* REQUEST *
Below are the records; give again exactly the line with "3回目 6月8日(水) 13時〜15時", the line with "βιβλια επιτηδευματιων", and each line that lies between them, and nothing besides.

Start of INFORMATION PROVIDED

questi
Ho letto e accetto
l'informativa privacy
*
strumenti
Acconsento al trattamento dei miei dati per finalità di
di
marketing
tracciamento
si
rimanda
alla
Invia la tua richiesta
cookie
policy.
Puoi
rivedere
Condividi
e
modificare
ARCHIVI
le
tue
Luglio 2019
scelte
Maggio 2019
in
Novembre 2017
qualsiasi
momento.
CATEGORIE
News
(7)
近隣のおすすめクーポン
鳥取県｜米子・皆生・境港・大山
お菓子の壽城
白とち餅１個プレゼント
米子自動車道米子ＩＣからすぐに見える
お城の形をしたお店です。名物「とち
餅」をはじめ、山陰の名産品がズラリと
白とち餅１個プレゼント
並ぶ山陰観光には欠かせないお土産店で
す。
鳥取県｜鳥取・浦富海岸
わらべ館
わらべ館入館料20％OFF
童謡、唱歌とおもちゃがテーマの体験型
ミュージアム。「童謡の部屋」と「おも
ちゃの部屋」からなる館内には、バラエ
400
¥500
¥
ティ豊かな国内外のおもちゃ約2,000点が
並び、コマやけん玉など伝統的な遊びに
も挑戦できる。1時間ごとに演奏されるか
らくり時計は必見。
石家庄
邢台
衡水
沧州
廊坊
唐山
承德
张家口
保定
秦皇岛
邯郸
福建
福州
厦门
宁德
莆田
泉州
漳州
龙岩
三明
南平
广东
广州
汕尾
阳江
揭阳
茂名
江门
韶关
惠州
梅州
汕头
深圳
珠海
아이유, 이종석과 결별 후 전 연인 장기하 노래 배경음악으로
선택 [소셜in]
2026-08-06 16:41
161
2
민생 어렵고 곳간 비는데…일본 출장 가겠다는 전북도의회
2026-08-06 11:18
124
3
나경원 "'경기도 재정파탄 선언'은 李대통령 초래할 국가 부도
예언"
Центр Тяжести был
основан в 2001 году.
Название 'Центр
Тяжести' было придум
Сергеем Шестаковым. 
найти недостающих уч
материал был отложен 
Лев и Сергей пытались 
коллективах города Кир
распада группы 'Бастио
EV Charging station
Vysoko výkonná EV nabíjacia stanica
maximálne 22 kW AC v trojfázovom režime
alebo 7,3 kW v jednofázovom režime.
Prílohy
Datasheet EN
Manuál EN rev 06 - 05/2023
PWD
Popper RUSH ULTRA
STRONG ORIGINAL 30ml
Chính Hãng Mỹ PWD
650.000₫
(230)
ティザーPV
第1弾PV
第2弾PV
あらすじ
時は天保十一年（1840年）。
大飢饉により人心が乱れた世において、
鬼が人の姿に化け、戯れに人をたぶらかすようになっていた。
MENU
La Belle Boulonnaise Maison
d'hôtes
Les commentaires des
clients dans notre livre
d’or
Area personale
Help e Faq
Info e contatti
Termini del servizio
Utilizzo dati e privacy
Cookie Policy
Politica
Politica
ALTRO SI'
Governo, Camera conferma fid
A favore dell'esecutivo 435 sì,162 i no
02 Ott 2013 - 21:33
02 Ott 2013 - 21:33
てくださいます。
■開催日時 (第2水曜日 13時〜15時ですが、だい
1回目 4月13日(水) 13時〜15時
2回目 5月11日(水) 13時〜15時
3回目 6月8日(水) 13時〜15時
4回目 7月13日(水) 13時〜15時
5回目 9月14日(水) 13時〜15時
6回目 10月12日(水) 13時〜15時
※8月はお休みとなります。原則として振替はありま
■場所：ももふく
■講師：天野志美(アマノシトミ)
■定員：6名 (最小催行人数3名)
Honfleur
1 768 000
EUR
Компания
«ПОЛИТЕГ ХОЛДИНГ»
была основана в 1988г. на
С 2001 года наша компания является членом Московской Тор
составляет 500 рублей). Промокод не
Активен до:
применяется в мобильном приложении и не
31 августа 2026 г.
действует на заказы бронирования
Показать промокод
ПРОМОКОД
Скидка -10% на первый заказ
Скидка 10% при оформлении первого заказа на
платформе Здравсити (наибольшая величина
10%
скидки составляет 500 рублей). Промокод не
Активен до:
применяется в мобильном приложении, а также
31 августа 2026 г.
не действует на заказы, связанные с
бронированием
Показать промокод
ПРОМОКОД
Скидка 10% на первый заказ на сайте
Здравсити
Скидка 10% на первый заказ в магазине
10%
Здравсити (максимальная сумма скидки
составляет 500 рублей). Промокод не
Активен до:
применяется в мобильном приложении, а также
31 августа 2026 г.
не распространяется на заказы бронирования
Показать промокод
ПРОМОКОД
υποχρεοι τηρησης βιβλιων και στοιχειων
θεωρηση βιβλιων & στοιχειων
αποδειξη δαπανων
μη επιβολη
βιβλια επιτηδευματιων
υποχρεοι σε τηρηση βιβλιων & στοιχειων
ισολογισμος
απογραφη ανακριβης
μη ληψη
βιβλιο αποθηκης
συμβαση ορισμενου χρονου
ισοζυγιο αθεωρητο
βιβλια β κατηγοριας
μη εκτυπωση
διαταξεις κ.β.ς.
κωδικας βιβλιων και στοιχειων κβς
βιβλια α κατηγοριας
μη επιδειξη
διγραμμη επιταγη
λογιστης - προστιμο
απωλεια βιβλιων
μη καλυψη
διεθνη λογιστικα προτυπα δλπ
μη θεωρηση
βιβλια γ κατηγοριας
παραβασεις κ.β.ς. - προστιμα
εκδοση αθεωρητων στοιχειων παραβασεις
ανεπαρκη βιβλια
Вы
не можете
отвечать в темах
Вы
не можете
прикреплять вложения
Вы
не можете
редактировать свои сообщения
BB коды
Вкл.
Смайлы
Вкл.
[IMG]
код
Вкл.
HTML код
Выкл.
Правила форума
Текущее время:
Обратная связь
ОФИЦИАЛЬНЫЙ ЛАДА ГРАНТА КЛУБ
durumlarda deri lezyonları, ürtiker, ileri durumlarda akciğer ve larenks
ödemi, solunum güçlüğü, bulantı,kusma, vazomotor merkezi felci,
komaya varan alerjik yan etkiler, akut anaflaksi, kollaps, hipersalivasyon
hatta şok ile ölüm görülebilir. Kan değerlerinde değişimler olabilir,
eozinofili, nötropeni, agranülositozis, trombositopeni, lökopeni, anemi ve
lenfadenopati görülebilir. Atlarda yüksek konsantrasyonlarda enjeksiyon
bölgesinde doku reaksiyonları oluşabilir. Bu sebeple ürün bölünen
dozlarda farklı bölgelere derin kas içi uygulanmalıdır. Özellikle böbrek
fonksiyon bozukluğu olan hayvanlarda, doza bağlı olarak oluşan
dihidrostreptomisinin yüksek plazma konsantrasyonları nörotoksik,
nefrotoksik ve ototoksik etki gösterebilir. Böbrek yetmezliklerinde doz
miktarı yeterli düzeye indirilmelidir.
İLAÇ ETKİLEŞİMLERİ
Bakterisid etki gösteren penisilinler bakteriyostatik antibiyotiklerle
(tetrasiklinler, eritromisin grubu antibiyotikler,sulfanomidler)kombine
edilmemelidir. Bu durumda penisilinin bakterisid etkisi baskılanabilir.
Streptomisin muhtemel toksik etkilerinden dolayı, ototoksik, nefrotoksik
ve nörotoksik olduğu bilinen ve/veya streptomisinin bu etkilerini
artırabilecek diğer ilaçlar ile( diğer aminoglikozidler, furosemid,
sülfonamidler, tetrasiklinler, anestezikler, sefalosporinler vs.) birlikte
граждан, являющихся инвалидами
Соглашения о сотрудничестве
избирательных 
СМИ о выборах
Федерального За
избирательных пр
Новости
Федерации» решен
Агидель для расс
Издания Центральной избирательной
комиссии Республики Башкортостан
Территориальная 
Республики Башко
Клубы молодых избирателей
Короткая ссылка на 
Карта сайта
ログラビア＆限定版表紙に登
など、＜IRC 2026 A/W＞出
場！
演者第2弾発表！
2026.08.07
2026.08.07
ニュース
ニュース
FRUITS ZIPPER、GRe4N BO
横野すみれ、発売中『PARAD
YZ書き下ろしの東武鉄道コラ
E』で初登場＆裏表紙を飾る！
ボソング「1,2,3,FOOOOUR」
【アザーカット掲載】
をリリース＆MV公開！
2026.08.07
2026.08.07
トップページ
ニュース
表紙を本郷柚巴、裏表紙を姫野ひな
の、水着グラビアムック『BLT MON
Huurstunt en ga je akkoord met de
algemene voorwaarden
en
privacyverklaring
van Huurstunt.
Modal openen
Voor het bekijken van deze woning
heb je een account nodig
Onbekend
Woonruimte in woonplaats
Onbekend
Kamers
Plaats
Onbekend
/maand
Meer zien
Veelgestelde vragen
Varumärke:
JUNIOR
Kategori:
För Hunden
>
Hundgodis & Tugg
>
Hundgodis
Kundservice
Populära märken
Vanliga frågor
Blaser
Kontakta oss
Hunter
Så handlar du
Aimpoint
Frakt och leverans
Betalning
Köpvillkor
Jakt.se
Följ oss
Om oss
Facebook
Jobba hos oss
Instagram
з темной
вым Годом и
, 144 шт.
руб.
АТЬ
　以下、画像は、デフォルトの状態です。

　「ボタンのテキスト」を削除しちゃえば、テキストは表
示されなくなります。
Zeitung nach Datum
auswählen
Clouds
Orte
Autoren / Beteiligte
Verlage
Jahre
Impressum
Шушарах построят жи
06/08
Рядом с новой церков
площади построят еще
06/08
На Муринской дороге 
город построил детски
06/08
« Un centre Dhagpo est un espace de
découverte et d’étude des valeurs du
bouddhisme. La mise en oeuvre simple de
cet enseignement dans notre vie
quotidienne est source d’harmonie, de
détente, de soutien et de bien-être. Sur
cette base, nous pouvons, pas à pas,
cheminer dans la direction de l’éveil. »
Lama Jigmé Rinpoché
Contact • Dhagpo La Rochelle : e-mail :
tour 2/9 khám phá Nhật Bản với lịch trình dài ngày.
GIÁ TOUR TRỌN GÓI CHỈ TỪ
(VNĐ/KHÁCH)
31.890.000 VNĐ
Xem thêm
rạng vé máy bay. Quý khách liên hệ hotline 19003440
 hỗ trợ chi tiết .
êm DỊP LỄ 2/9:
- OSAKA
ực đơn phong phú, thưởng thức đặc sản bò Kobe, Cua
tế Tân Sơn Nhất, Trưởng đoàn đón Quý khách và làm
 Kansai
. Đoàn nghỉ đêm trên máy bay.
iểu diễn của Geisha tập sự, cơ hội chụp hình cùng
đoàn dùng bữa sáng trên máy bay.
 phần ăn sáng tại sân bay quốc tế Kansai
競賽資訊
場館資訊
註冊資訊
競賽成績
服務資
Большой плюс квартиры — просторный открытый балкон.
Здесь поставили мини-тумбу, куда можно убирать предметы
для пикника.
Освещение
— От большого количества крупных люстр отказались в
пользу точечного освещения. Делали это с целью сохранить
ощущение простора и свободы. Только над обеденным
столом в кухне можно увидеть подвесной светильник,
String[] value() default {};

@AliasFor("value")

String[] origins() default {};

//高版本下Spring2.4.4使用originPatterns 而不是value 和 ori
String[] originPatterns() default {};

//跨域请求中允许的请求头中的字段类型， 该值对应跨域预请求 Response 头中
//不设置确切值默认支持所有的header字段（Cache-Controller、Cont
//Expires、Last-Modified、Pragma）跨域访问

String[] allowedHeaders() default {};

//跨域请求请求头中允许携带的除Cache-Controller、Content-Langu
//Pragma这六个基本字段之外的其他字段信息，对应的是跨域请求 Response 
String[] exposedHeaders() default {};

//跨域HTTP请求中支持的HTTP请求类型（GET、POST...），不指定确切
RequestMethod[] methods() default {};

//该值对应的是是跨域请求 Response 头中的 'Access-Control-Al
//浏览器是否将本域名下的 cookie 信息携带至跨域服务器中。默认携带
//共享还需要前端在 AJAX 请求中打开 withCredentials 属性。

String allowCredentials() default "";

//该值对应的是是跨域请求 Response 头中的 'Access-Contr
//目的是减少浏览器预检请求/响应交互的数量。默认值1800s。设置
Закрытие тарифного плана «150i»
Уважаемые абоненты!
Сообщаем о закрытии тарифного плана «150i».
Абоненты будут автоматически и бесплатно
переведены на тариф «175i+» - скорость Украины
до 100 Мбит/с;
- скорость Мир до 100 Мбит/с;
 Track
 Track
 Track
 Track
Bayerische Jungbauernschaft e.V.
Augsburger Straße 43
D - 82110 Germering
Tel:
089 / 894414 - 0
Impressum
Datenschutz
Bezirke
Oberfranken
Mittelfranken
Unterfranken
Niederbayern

End of INFORMATION PROVIDED

* YOUR RESPONSE *
3回目 6月8日(水) 13時〜15時
4回目 7月13日(水) 13時〜15時
5回目 9月14日(水) 13時〜15時
6回目 10月12日(水) 13時〜15時
※8月はお休みとなります。原則として振替はありま
■場所：ももふく
■講師：天野志美(アマノシトミ)
■定員：6名 (最小催行人数3名)
Honfleur
1 768 000
EUR
Компания
«ПОЛИТЕГ ХОЛДИНГ»
была основана в 1988г. на
С 2001 года наша компания является членом Московской Тор
составляет 500 рублей). Промокод не
Активен до:
применяется в мобильном приложении и не
31 августа 2026 г.
действует на заказы бронирования
Показать промокод
ПРОМОКОД
Скидка -10% на первый заказ
Скидка 10% при оформлении первого заказа на
платформе Здравсити (наибольшая величина
10%
скидки составляет 500 рублей). Промокод не
Активен до:
применяется в мобильном приложении, а также
31 августа 2026 г.
не действует на заказы, связанные с
бронированием
Показать промокод
ПРОМОКОД
Скидка 10% на первый заказ на сайте
Здравсити
Скидка 10% на первый заказ в магазине
10%
Здравсити (максимальная сумма скидки
составляет 500 рублей). Промокод не
Активен до:
применяется в мобильном приложении, а также
31 августа 2026 г.
не распространяется на заказы бронирования
Показать промокод
ПРОМОКОД
υποχρεοι τηρησης βιβλιων και στοιχειων
θεωρηση βιβλιων & στοιχειων
αποδειξη δαπανων
μη επιβολη
βιβλια επιτηδευματιων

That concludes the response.